Reading text |
○ ○ ○ ○

The progression of the name of this nascent industry is telling. It went from ‘Peer-to-Peer Lending’ to ‘Peer Lending’, then ‘Marketplace Lending’. Today, ‘Alternative Lending’ (alternative meaning it’s made outside of banks or publicly traded bonds) seems the most accurate.

Offering a secondary market, which is a marketplace for investors to trade existing loans is also quite the endeavor. Stocks of companies like Amazon or Apple are traded at what’s called a ‘National Securities Exchange’, such as the NYSE or the NASDAQ. These exchanges won’t trade Peer loans. This requires the marketplace to work with a licensed Broker-Dealer, who himself registers an ‘Alternative Trading System’. The one operating for Lending Club, FolioFn, maintains a completely separate website and database that are hosted within Lending Club’s premises. And even then only the fractional loans are traded. The complexity is such that Lending Club’s main competitor, Prosper, announced recently the closure of their secondary market for loans. Without a secondary market, individual investors simply don’t have liquidity; after all, it requires only a few minutes for an investor to commit to the funding of a loan, but getting the money back may take up to 5 years. Hence the increased appeal of funds, that may offer some redemption before the loan matures.

Of all the marketplaces in the US, only two went through the hoops of an extensive registration with the SEC to become accessible to ‘everyday’ people: Lending Club and Prosper, who were the first marketplaces in the US. A handful of other platforms (Fundrise, Groundfloor and StreetShares) rely on something called ‘RegA+’ of the JOBS Act. While originally designed for startups to raise money, this mechanism allows these platforms to market investment opportunities in loan obligations. But theres a catch…. the maximum amount a platform can raise via this method is only \$50M per 12 months. That’s plenty for a startup who is raising money. Not so much for the main line of business of an origination platform. At 2% origination fees, the maximum revenue caps out at \$1M per year.

The future is trending towards aggregation

The truth is, small investors are no longer necessary. SoFi is another origination platform in the ‘peer lending’ space. Except that investing in SoFi loans directly is impossible, unless you’re an institutional investors with a few million dollars. This does not prevent SoFi from being remarkably successful, having originated over \$12B of loans thus far.

But even in UK, where regulation is significantly more flexible, giving retail investors direct access to loans may not the preferred solution. Zopa, the grandaddy of peer lending, doesn’t let individual investors pick loans; the investor puts their money in a Zopa-managed fund instead. After all, choosing which loans to invest in and which ones to avoid is quite complex, and few people are natural-born credit officers. It is also stressful to see a loan one has invested in being late in payments, then defaulting. Of course, when investing small amounts in hundreds or thousands of different loans, this happens quite often. Average returns may remain excellent, but some investors take it as a personal insult.

So maybe intermediation is more than a necessary evil, but a necessary good. Actual lending that is directly peer-to-peer may be ending, but let’s hope that by shaking things up, peer-to-peer in finance will continue to force intermediary firms to become more agile and cost-effective for their clients. Just as without Napster you would still be paying several dollars for each DRM-encrypted song, without peer-to-peer pioneers, we’d have to make to with 0.85% return on savings accounts.

Peer Lending is dead. Long live Alternative Lending.

○ ○ ○ ○

Listed entries |

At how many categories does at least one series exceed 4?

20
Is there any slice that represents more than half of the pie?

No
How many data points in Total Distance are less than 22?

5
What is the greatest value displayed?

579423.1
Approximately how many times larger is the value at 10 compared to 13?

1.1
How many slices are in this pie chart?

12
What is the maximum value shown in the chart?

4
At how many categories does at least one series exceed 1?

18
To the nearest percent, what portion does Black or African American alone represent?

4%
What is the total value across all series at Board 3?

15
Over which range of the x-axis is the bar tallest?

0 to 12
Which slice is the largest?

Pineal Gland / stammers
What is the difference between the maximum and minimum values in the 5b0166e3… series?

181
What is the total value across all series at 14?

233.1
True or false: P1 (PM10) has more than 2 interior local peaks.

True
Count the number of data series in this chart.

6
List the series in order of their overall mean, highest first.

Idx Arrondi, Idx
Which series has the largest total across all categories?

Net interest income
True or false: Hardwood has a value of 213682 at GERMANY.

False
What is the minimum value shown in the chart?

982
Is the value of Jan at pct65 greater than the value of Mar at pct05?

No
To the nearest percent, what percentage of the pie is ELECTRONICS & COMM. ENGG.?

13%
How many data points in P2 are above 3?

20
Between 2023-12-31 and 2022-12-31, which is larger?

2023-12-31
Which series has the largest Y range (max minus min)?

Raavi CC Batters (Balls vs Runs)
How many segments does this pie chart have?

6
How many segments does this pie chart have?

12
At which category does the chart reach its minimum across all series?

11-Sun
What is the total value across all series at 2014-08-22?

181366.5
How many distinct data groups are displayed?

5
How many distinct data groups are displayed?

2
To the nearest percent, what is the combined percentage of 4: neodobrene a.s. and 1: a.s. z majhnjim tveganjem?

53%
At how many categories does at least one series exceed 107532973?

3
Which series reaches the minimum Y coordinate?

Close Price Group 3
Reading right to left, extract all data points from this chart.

○ ○ ○ ○

Exercise description | According to the text on peer lending, which competitor of Lending Club announced the closure of its secondary market for loans?

Exercise response | Prosper